Media & Culture

OpenAI Took the Pentagon Deal — Then Caved to the Same Terms Anthropic Died For

OpenAI reversed its Pentagon contract terms after employee backlash, adopting the exact language that got Anthropic blacklisted.

Deep Dive

OpenAI secured a $200M contract with the Pentagon, but the initial agreement lacked the explicit bans on surveillance and use against US persons that had been a sticking point for competitor Anthropic. The omission triggered a swift internal revolt, with approximately 900 tech workers—including about 100 OpenAI employees—signing an open letter in solidarity with Anthropic's original ethical stance. Facing this pressure, OpenAI CEO Sam Altman publicly criticized the deal's drafting and moved to amend it, adding the very language that had led to Anthropic's rejection and subsequent blacklisting by the Department of Defense.

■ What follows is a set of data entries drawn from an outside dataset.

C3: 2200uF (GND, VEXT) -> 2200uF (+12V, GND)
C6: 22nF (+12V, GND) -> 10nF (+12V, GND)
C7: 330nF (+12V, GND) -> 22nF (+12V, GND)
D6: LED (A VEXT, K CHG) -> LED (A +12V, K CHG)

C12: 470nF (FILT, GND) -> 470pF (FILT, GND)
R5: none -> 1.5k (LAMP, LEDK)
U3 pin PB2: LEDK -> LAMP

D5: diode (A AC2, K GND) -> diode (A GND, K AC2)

The amended contract now explicitly prohibits the use of OpenAI's AI for surveillance, targeting US persons, or utilizing commercially acquired data like location and browsing history. Altman emphasized a personal commitment to ethical boundaries, stating he would rather face jail than follow an unconstitutional order. The critical twist is that the Pentagon confirmed this revised language is 'a compromise that Anthropic was offered, and rejected.' This leaves OpenAI holding the lucrative contract under Anthropic's principles, while Anthropic itself remains excluded from Pentagon work, creating a stark divide in corporate strategy and raising unresolved questions about the internal calculus behind Anthropic's refusal.

Key Points
  • OpenAI signed a $200M Pentagon deal, then amended it after backlash from ~900 employees, including 100 of its own.
  • The amended contract includes explicit bans on surveillance, use against US persons, and use of commercial data—the same terms Anthropic rejected.
  • The Pentagon confirmed the revised deal is the 'compromise' offered to and rejected by Anthropic, which remains blacklisted.

Why It Matters

This clash defines the new ethical battlefield for AI giants, testing their principles against lucrative government contracts and employee power.